Shakes often come with “artificial sweeteners, sugar alcohols, sugar alternatives like high-fructose corn syrup and artificial flavors which can result in a common side effect: digestive distress and discomfort,” adds Wyosnick. Furthermore, emerging research shows some sweeteners can alter your gut microbiome and may negatively impact your metabolism, per a recent review in Advances in Nutrition. “One binder, called carrageenan, (which gives shakes that milky, creamy texture) might also contribute to inflammatory processes and significant digestive problems,” says Wyosnick.
Because the Food and Drug Administration (FDA) doesn’t regulate dietary supplements like conventional foods or drugs, it’s up to the manufacturer to let you know what’s inside your shake — and examinations have found contaminants like arsenic, cadmium and lead in concerning levels in some powders. “Powders and supplements are messy when it comes to considering the impact on health,” says Wysonick. “There are just too many unknowns.”
In general, “protein shakes alone won’t help you build muscle and aren’t totally necessary,” says Wyosnick. “Muscle is built with strength training and balanced nutrition surrounding workouts.” High-protein whole foods like meat, fish, Greek yogurt, eggs, soy, beans, nuts and seeds provide ample nutrients, antioxidants and fiber along with the essential protein needed to rebalance your body and build muscle after exercise, says Wyosnick.
The optimal amount of protein to bulk up ranges from 0.54–0.91 grams per pound of body weight per day, and most people can easily reach that amount with whole foods (which are generally less expensive) in 3–4 meals and snacks, says Wyosnick. For example, a 150-pound active person can aim to eat about 90 grams of protein a day, or 20–25 grams per meal. That’s about two eggs, 1 cup of Greek yogurt, one chicken breast and 1 cup of black beans in a day.

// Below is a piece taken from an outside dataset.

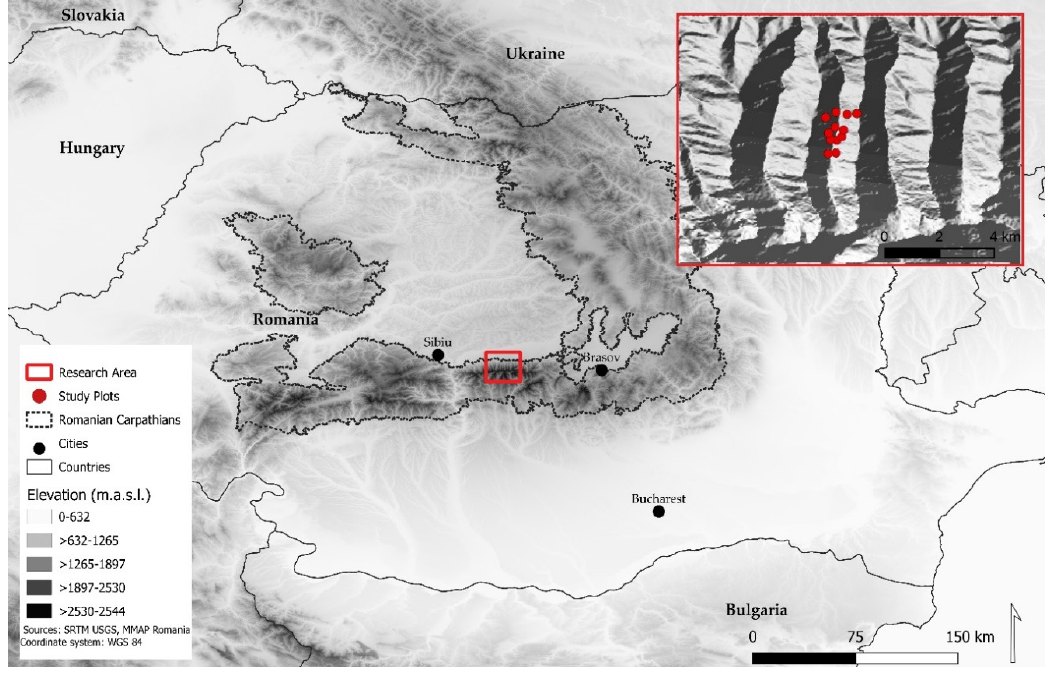
Figure 1. Study area location (European context, F ă g ă ra ș Mts., Uci ș oara Valley).[32].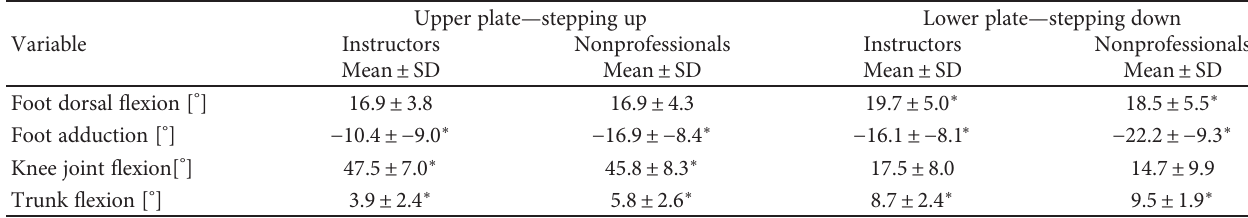
Table 2: Mean values and standard deviation (SD) angular variables obtained by the instructors and nonprofessionals when the vGRF is in its maximum value.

Beyond this, a high-protein shake alone won’t build muscle if you’re low on carbs and fat. “We need all three macronutrients for optimal health and muscle building,” says Fine. “Carbohydrates stimulate the release of insulin, which is an anabolic hormone that promotes the uptake of protein and carbs, therefore playing a key role in protein absorption [Read: rebuilding and strengthening your muscles],” she says. “Fat, especially monounsaturated fats [found in avocados, olive oil and nuts] and essential omega-3 fatty acids [found in fish and flaxseed] help lessen the natural inflammation that occurs from increased metabolic work.”
When you’re short on time or looking for convenience, protein shakes can be a helpful way to include protein in your diet, but it’s generally a good idea to “focus on a food-first approach,” says Fine. “Before purchasing a protein powder, it’s best to consult with a registered dietitian to make sure you’re reaching your individual protein needs,” says Wyosnick. When you are ready to make a purchase, “look for a product with ingredients you recognize and that has the NSF certification, a third-party verification,” she adds.